━━━━━ Task data ━━━━━
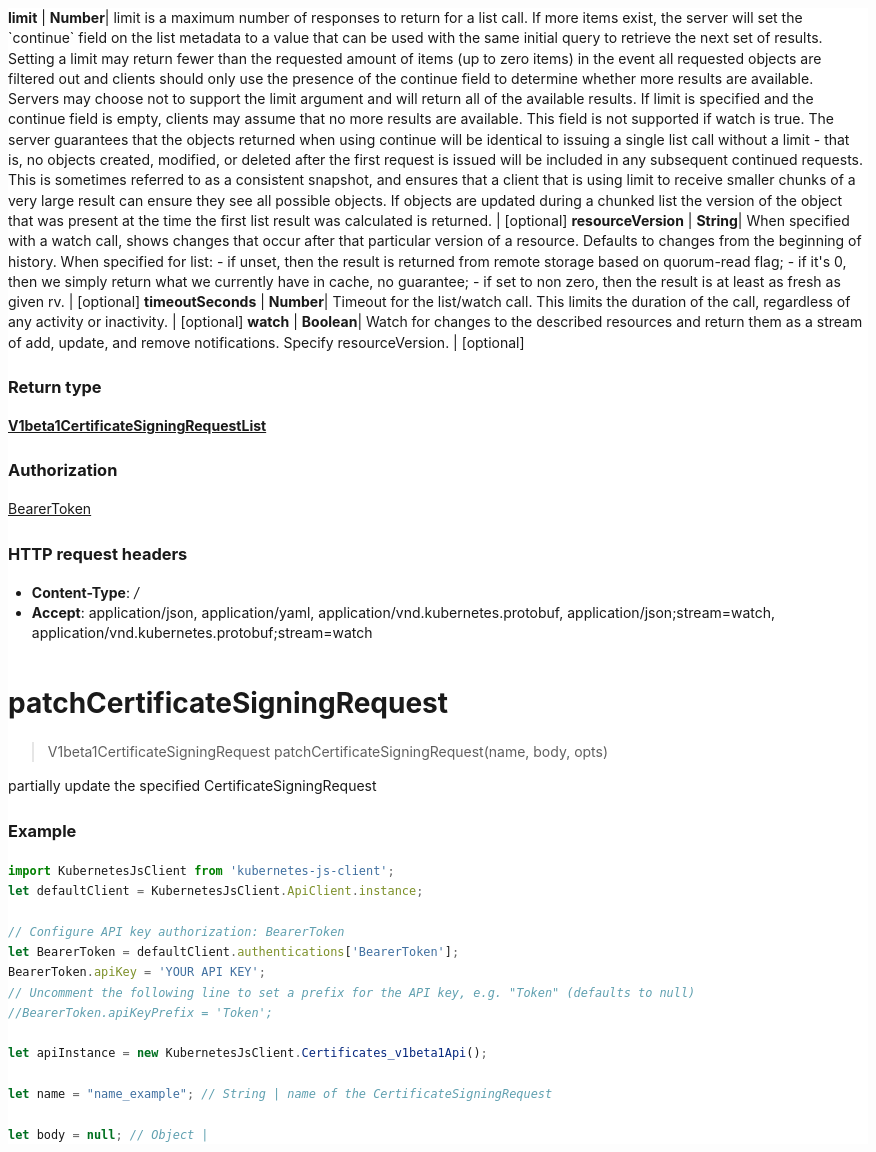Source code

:  **limit** | **Number**| limit is a maximum number of responses to return for a list call. If more items exist, the server will set the &#x60;continue&#x60; field on the list metadata to a value that can be used with the same initial query to retrieve the next set of results. Setting a limit may return fewer than the requested amount of items (up to zero items) in the event all requested objects are filtered out and clients should only use the presence of the continue field to determine whether more results are available. Servers may choose not to support the limit argument and will return all of the available results. If limit is specified and the continue field is empty, clients may assume that no more results are available. This field is not supported if watch is true.  The server guarantees that the objects returned when using continue will be identical to issuing a single list call without a limit - that is, no objects created, modified, or deleted after the first request is issued will be included in any subsequent continued requests. This is sometimes referred to as a consistent snapshot, and ensures that a client that is using limit to receive smaller chunks of a very large result can ensure they see all possible objects. If objects are updated during a chunked list the version of the object that was present at the time the first list result was calculated is returned. | [optional] 
 **resourceVersion** | **String**| When specified with a watch call, shows changes that occur after that particular version of a resource. Defaults to changes from the beginning of history. When specified for list: - if unset, then the result is returned from remote storage based on quorum-read flag; - if it&#39;s 0, then we simply return what we currently have in cache, no guarantee; - if set to non zero, then the result is at least as fresh as given rv. | [optional] 
 **timeoutSeconds** | **Number**| Timeout for the list/watch call. This limits the duration of the call, regardless of any activity or inactivity. | [optional] 
 **watch** | **Boolean**| Watch for changes to the described resources and return them as a stream of add, update, and remove notifications. Specify resourceVersion. | [optional] 

### Return type

[**V1beta1CertificateSigningRequestList**](V1beta1CertificateSigningRequestList.md)

### Authorization

[BearerToken](../README.md#BearerToken)

### HTTP request headers

 - **Content-Type**: */*
 - **Accept**: application/json, application/yaml, application/vnd.kubernetes.protobuf, application/json;stream=watch, application/vnd.kubernetes.protobuf;stream=watch

<a name="patchCertificateSigningRequest"></a>
# **patchCertificateSigningRequest**
> V1beta1CertificateSigningRequest patchCertificateSigningRequest(name, body, opts)



partially update the specified CertificateSigningRequest

### Example
```javascript
import KubernetesJsClient from 'kubernetes-js-client';
let defaultClient = KubernetesJsClient.ApiClient.instance;

// Configure API key authorization: BearerToken
let BearerToken = defaultClient.authentications['BearerToken'];
BearerToken.apiKey = 'YOUR API KEY';
// Uncomment the following line to set a prefix for the API key, e.g. "Token" (defaults to null)
//BearerToken.apiKeyPrefix = 'Token';

let apiInstance = new KubernetesJsClient.Certificates_v1beta1Api();

let name = "name_example"; // String | name of the CertificateSigningRequest

let body = null; // Object | 

```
━━━━━
- _Action item_
The records are given above. Copy each line in them that holds "String".

- _Exercise solution_
 **resourceVersion** | **String**| When specified with a watch call, shows changes that occur after that particular version of a resource. Defaults to changes from the beginning of history. When specified for list: - if unset, then the result is returned from remote storage based on quorum-read flag; - if it&#39;s 0, then we simply return what we currently have in cache, no guarantee; - if set to non zero, then the result is at least as fresh as given rv. | [optional] 
let name = "name_example"; // String | name of the CertificateSigningRequest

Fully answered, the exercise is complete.